Ve saklanan şey, en olmadık anda bir şekilde yüzeye çıkar.
-
Sevilmeyi çok isterken, en çok sevdiklerimizi uzaklaştırırız.
-
Mutlu olduğumuz anlarda bir korku gelir, “Bu da elimden alınır” diye.
-
Kimseye yük olmamak için hep güçlü görünürüz, ama içten içe çok yorgunuzdur.
-
Bazen sebepsiz öfkeler, bazen durduk yere kırılmalar yaşarız.

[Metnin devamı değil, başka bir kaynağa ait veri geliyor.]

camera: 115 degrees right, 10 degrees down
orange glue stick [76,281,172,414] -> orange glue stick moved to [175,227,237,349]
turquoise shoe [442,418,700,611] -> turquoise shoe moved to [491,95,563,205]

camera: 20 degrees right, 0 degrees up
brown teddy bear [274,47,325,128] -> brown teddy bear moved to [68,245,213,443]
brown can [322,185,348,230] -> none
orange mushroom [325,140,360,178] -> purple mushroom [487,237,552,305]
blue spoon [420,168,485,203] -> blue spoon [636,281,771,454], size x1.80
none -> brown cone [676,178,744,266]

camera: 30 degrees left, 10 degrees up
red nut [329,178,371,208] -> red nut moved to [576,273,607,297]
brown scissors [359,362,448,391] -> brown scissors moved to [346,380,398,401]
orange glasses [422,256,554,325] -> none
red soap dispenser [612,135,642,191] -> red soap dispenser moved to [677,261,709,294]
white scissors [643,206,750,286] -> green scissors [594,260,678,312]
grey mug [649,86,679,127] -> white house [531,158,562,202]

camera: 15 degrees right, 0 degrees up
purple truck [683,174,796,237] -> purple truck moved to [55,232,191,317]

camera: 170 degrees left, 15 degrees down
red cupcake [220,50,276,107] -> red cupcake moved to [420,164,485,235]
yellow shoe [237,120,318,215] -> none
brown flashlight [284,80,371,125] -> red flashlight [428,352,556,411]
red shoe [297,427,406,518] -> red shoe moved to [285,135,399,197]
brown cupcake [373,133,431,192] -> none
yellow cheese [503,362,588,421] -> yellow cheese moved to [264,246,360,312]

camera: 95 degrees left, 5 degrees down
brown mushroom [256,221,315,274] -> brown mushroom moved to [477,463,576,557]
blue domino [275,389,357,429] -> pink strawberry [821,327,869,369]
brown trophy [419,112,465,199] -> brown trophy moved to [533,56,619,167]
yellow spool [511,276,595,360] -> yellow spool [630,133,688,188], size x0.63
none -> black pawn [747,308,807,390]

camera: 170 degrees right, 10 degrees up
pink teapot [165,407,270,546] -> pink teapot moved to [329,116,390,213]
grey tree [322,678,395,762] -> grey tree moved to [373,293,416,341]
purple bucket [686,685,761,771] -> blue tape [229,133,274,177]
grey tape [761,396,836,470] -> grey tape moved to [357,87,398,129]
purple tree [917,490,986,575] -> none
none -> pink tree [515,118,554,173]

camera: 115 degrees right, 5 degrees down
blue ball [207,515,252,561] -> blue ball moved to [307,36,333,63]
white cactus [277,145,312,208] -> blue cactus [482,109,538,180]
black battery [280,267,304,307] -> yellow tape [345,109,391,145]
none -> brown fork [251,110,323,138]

Bu davranışların çoğu, aslında bir zamanlar yalnız kalmış o küçük çocuğun çaresizliğinden başka bir şey değildir.
İyileşmek Ne Demek?
İyileşmek geçmişi unutmak değildir.
İyileşmek, geçmişle el sıkışıp, “Artık ben buradayım” diyebilmektir.
O çocuk hâlâ içinde. Ama artık yalnız değil.
Ona şefkatle yaklaşmayı öğrenmek demek; bir başkasının gözüne bakarken, kendi gözlerindeki yarayı da görebilmek demek.
Zamanla insan şunu fark ediyor:
Büyümek, çocukluğumuzu yok saymak değil; tam tersine o küçük çocuğu kucaklayıp onunla birlikte büyümek demekmiş.
Yaralı Çocuğa Fısıldayacağımız Söz:
“Senin suçun değildi.
Susmak zorunda kaldığın her şey, o küçücük kalbine ağır geldi biliyorum.
Ama artık yalnız değilsin.
Ben seni duyuyorum. Ben seni görüyorum.”
Bu cümleleri kendi kendine söylemek bile bazen bir kapı aralar.
Çünkü en çok ihtiyaç duyduğumuz şey, biri tarafından fark edilmek ve olduğumuz gibi kabul edilmekti.
Kendine Zaman Tanı
Yaralı çocuk hemen sakinleşmez. Hemen güvenmez.
Ama her gün biraz biraz, o çocuğa yaklaştığında, ona alan açtığında…
Bir gün bakarsın ki, o çocuk sana güvenmeye başlamış.
O zaman hayat biraz daha hafifler.
Daha önce hep koşa koşa kaçtığın şeylere, artık adım adım yaklaşabilir hâle gelirsin.
İçimizdeki yaralı çocuk ne kadar sesini yükseltirse yükseltsin, iyileşmenin ilk adımı şefkattir.
Kendine.
Geçmişine.
Bugününe.
Çünkü hiçbirimiz o yaraları kendi isteğimizle almadık.
Ama onları iyileştirmek, artık kendi ellerimizde.